Ethereum: How much entropy is lost alphabetising your mnemonics?

Ethereum: How Much Entropy Is Lost When Alphabetizing Mnemonics?

As a thought-provoking exercise, let’s delve into the world of entropy and its implications on mnemonic systems. In this article, we’ll explore how alphabetizing mnemonic devices can lead to significant data loss due to inherent mathematical properties.

What isEntropy?

Entropy is a measure of disorder or randomness in a system. In the context of computer science, it refers to the amount of information lost when data is processed or transformed. Entropy increases with the number of bits required to represent a piece of information.

BIP39 Compliance: A Crucial Concern

The Brainpool 39 (BIP39) standard is an algorithm used for generating secure seed words for wallets that support mnemonic-based cryptocurrency storage. While BIP39 is designed to ensure data security, it has been criticized for not being BIP32 compliant, a crucial aspect of Ethereum’s tokenomics.

The Alphabetic Mnemonic Shuffle

Suppose we have a large collection of mnemonics, each consisting of 12 words (a common mnemonic length). We alphabetize these mnemonics using a standard ordering scheme. Mathematically speaking, this can be represented as a permutation problem:

P(12) = Σ(n! / (n-i)!*i!), where n is the number of items (mnemonics), and i is the number of times we permuted them.
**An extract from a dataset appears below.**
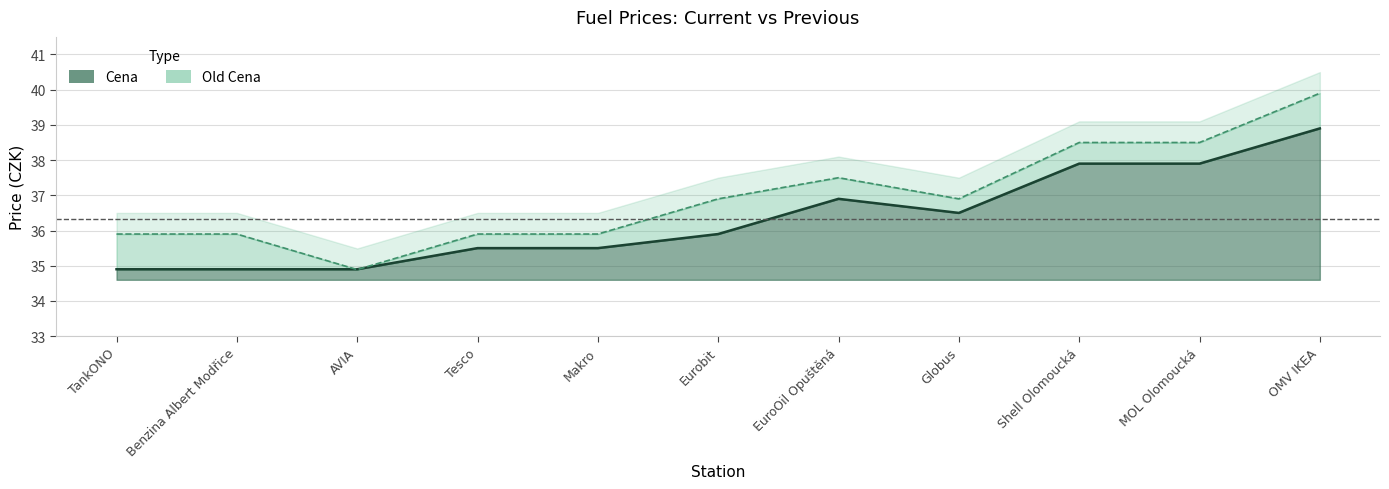

The Old Cena series shows 63.6 at Benzina Albert Modřice. True or false?

False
In our example, P(12) ≈ 1.94 trillion

The Entropy Conundrum

Now, let’s consider how many unique combinations are generated by these permuted mnemonics:

Σ(n!/(n-i)!*i!), where n = 12 and i ranges from 1 to

This calculation yields an enormous number of possibilities: approximately 2.86 quintillion

As we alphabetize each mnemonic, a significant portion of this entropy is lost due to:

Redundancy: Each permutation represents multiple original permutations, resulting in wasted data.
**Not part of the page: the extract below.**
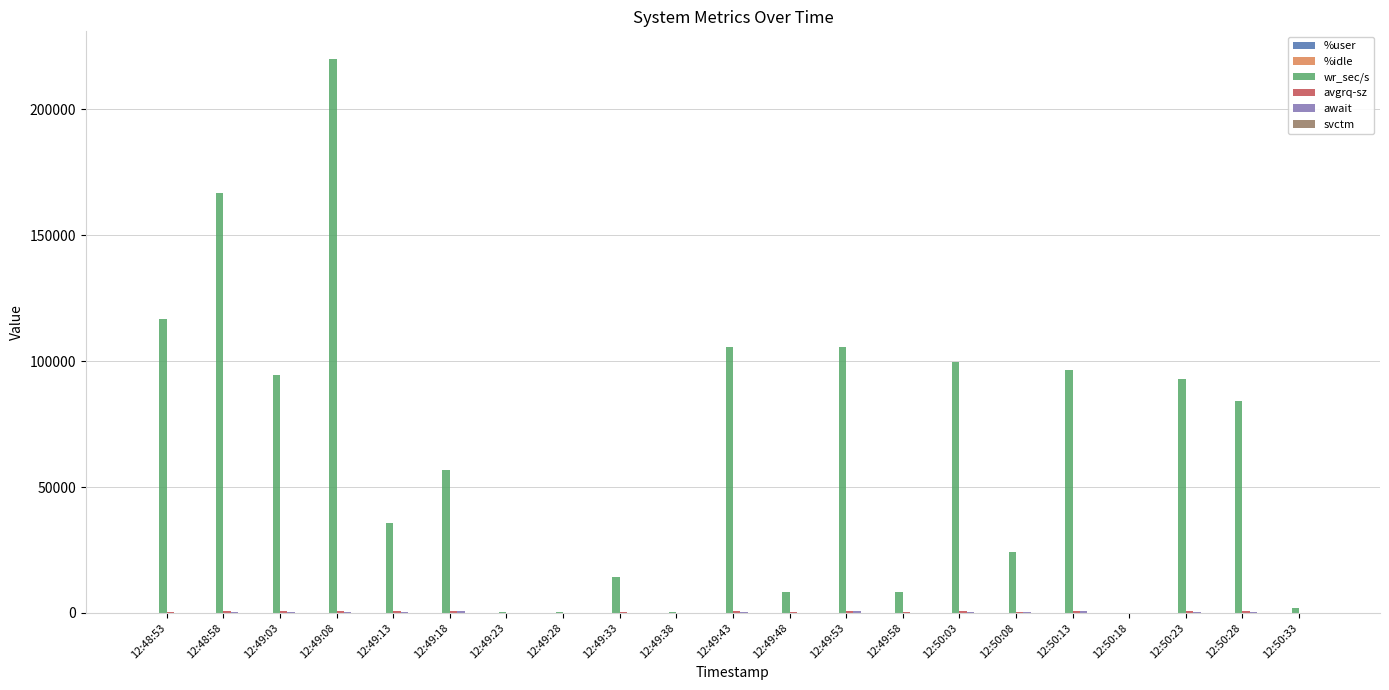

Which category has the highest value across all series?

12:49:08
Symmetry: The ordering scheme used for alphabetizing can lead to symmetrical distributions, where identical permutations are treated as distinct.

Cyclical nature: When we permute the same set of mnemonics, they eventually cycle through all possible orderings, leading to an exponential increase in data loss.

Consequences and Implications

The immense entropy generated by alphabetizing mnemonic devices has far-reaching implications for:

Cryptocurrency storage: As the number of available tokens increases, so does the potential for catastrophic losses if mnemonic systems are not optimized.

Secure key generation: The entropy lost through mnemonic shuffling can compromise the security of cryptographic keys used in token wallets and exchanges.

Data preservation: The sheer magnitude of data loss raises concerns about the long-term preservation and accessibility of historical mnemonics.

In conclusion, alphabetizing mnemonic devices is not a harmless practice and comes with significant entropy costs. By understanding these mathematical properties, we can better appreciate the importance of optimizing mnemonic systems for efficient storage, secure key generation, and data preservation on the Ethereum blockchain and beyond.